→ **USING THE INFORMATION**
- a) List the keywords given in the morphing airfoil paper.
- b) Carry on the introduction of the morphing airfoil paper, starting after its final sentence.

→ **SELECTED EXCERPT**
__________________________________________________
Concepts for morphing airfoil using novel auxetic lattices · morphing airfoil with smart structures for the next generation excellent aircraft. Combined with the actuators, sensors

1

Concepts for morphing airfoil using novel auxetic lattices Zeyao Chen, Xian Wu*, Zhe Wang, and Jianwang Shao

School of Automotive Studies, Tongji University, China;

+86-138-1650-1824

[email protected] (Z.C.); *[email protected] (X.W., corresponding author);

[email protected] (Z.W.); [email protected] (S.J.).

Abstract

In nature, the wings shape of a bird can be adjusted to be suitable for all flight situations providing

optimal aerodynamic performance. Unfortunately, wings of traditional aircraft are optimized for

only a few conditions, not for the entire flight envelope. Therefore, it is necessary to develop the

morphing airfoil with smart structures for the next generation excellent aircraft. Combined with

the actuators, sensors and controller techniques, the smart airfoil will bring a revolution for

aircraft. Hence, the design of smart structure which is applicable for the morphing airfoil is the

first step, especially the flexible airfoil which exhibit many more changeable degrees than rigid

structures. In this paper, the composite structure based on re-entrant quadrangular is designed to be

applied in the deformable aircraft. The re-entrance structure can show negative Poisson’s ratio

performance, also called auxetic, which can offer a great advantage in morphing mechanism.

Based on fundamental work about re-entrant quadrangular lattices, the scheme of morphing airfoil

is firstly given. Firstly, as shown in the FFT-based homogenization analysis, the enhanced re-

entrant lattice outperforms remarkably the original one in stiffness and have similar flexibility. The

mechanical characteristics of morphing airfoil with auxetic lattice core are the focus of our paper,

which are investigated by using the finite element model. The design loads are extracted from the

aerodynamic loads, which are converted to effective nodal loads distributed in the airfoils. The

estimated natural model frequencies are given using the model analysis method, which accords

with the limits. Furthermore, the compliance performances of the airfoil are investigated under

passive and active morphing respectively. The morphing airfoil with auxetic lattices have the

advantages of high deformable, ease of control, variable stiffness, and the ability to bear large

amounts of stress. These works offer researchers and designers novel ideas for designing morphing

aircraft.

Keywords: Morphing airfoil; re-entrance lattices; Auxetic; Stiffness;

2

1. Introduction

In the aerospace field, many research on investigating the morphing aircraft to

accommodate the complex flight envelopes have emerged in recent years [1]. The

idea is inspired by the nature in which bird, fly or bee can adjust the shape of

wings for different flying conditions. Morphing structures can expand the flight

envelopes with eliminating flap-type mechanisms, reducing aerodynamic drag and

controlling vibration [2]. A variety of methods by using special materials and

structures have been developed to provide the capability of morphing airfoil. The

morphing materials or structures should easily deform when subjected to driving

load with low amplitude and carry the aerostatic or aerodynamic load

simultaneously [3], and therefore cannot be made by simply using conventional

and readily available materials. “Smart” materials and structures with high

flexibility including the cellular material have played a significant role in

morphing airfoil [4, 5].
__________________________________________________
→ **ENTRIES SUPPLIED**
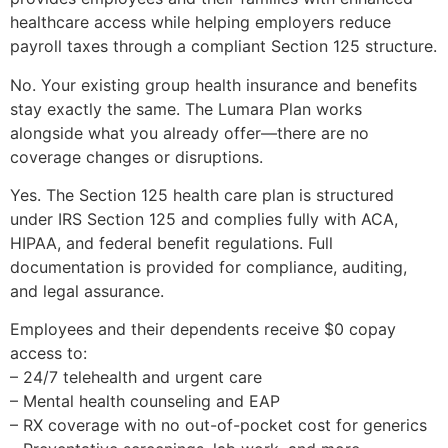
healthcare access while helping employers reduce
payroll taxes through a compliant Section 125 structure.
No. Your existing group health insurance and benefits
stay exactly the same. The Lumara Plan works
alongside what you already offer—there are no
coverage changes or disruptions.
Yes. The Section 125 health care plan is structured
under IRS Section 125 and complies fully with ACA,
HIPAA, and federal benefit regulations. Full
documentation is provided for compliance, auditing,
and legal assurance.
Employees and their dependents receive $0 copay
access to:
– 24/7 telehealth and urgent care
– Mental health counseling and EAP
– RX coverage with no out-of-pocket cost for generics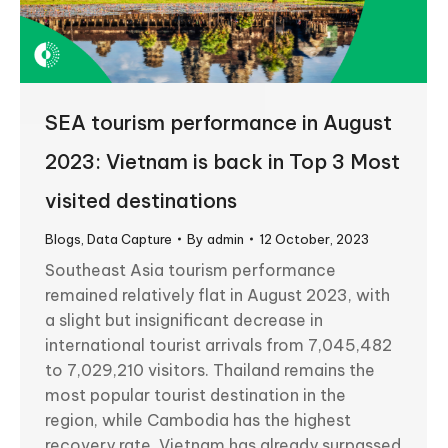
SEA tourism performance in August
2023: Vietnam is back in Top 3 Most
visited destinations
Blogs
,
Data Capture
By
admin
12 October, 2023
Southeast Asia tourism performance
remained relatively flat in August 2023, with
a slight but insignificant decrease in
international tourist arrivals from 7,045,482
to 7,029,210 visitors. Thailand remains the
most popular tourist destination in the
region, while Cambodia has the highest
recovery rate. Vietnam has already surpassed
__________________________________________________
→ **TASK RESPONSES**
- a) Morphing airfoil; re-entrance lattices; Auxetic; Stiffness

- b)
Material with negative Poisson’s ratio (NPR), also be named as auxetic

material, contracts in compression but expands in tension, which is

counterintuitive as most of the natural materials show positive Poisson’s ratio [6].

NPR property has been used to enhanced mechanical properties like resilience [7],

crack resistance [8], fracture toughness [9, 10], sound absorption capacity [11]and

energy absorption capability [12, 13], etc. When Poisson's ratio approaches -1.0,

its bulk modulus is much less than its shear modulus which means the material

becomes highly compressible [6]. And, skins with large in-plane Poisson’s ratio

would show anticlastic shapes, however, skins with negative in-plane Poisson’s

ratio would induce synclastic behavior when bent out of plane [14]. Such

characteristics and high strain-energy capability would provide a potential

application for morphing structures.

Because of the stiffness and mechanism of cellular materials especially

bending-dominated, it is readily applied in morphing structures [15]. A lot of

studies about morphing airfoil with cellular material core have been reported [16-

19]. The re-entrant hexagonal core shows the highest shear flexibility compare to

other cellular materials with positive Poisson’s ratio which have been proposed in

[20, 21]. However, there is a dilemma between the high stiffness and flexibility

3

which are necessary for morphing airfoil. Therefore, how to obtain flexibility

while maintaining the stiffness to carry load is necessary to be further

investigated. There are a lot of research on passive morphing, yet there are few

reports about the concept of active morphing using cellular material. In this paper,

we introduced the active concept for the morphing airfoil with auxetic lattice core.

The paper is categorized into three sections including this introduction. Section

2 shows the homogenized mechanical properties of re-entrant quadrangular lattice

and its enhanced form. Section 3 reports how to construct a morphing airfoil using

the auxetic lattice. The morphing properties of an airfoil with auxetic lattice core

are investigated in Section 3. Besides the passive morphing properties, the active

morphing mechanism also preliminarily discussed in this section. Concluding

remarks are finally exhibited in Section 4.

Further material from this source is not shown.